Never Give Up!

I can’t believe it’s the 9th already. Where does the time go? I had all these plans and hopes of being well on my way to my new lifestyle, but I haven’t really started yet. I woke up at 4:30 a.m. on Monday to workout, I walked 45 minutes on the treadmill. Sadly, I paid for it the following 3 days with a headache. I am feeling better now (knock on wood), but I have convinced myself that I need to lay off the early morning workouts for now. So with the mornings out, it’s up to me utilizing my precious time in the evenings to workout – instead of vegging out like I really want to do.

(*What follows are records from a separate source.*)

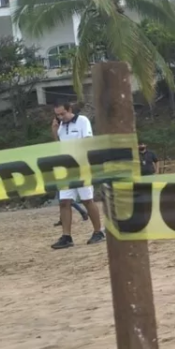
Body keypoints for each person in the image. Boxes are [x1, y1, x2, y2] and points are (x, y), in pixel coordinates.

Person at [50, 103, 106, 249]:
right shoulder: (60, 126)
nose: (60, 117)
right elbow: (59, 146)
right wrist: (55, 132)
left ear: (69, 110)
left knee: (87, 200)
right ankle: (66, 236)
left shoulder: (82, 121)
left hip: (82, 166)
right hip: (66, 168)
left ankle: (98, 231)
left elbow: (87, 142)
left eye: (62, 114)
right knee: (64, 202)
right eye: (57, 115)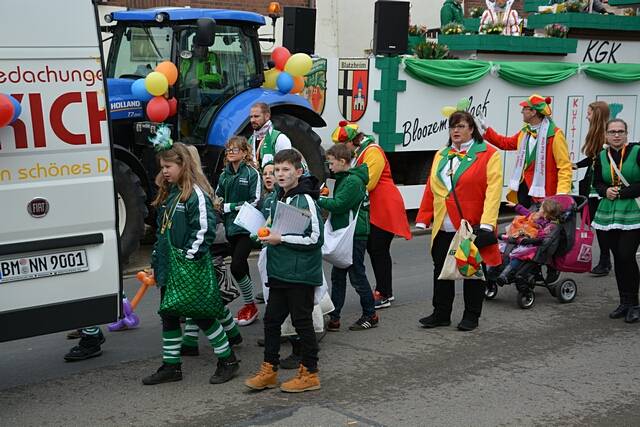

I know that I don’t want to let another month go by without me making any progress toward bettering myself. I don’t want another year to pass by with me stuck in the same place I’m at today. I want more, and I know that I’ll only get more if I bust my butt and get it done. I’m not only talking about losing weight, I want to change everything that’s holding me back. I feel that by being miserable with my job and unhappy when my house is messy and disorganized is only bringing me down. I’m starting to think that in order for me to change and become the person that I know I am, I must change everything that is pulling me down. I need to clear the cobwebs.

First things first: I need to begin working out, 4-6 days a week. Preferably for 30-60 minutes minimum of cardio + weight training, etc.

Equally important: My diet. When I say the word diet, I don’t mean I need to go on a crazy diet. I mean my way of eating (aka WOE). The food that I put in my mouth needs to change, along with the way I view food. I have a very unhealthy relationship with food and in order for anything to stick that needs to change.

I hope that by doing these two things I will begin to feel better and have more energy and gain confidence; which will then lead me to my next goals of tackling my professional life.

The key in all of this is to not give up. I always give up and I am beyond tired of being a quitter; Quiting is what got me to where I am today – Nowhere.

 out-greatest-weakness-lies-in

I am going to try again… and again… and again… until it sticks.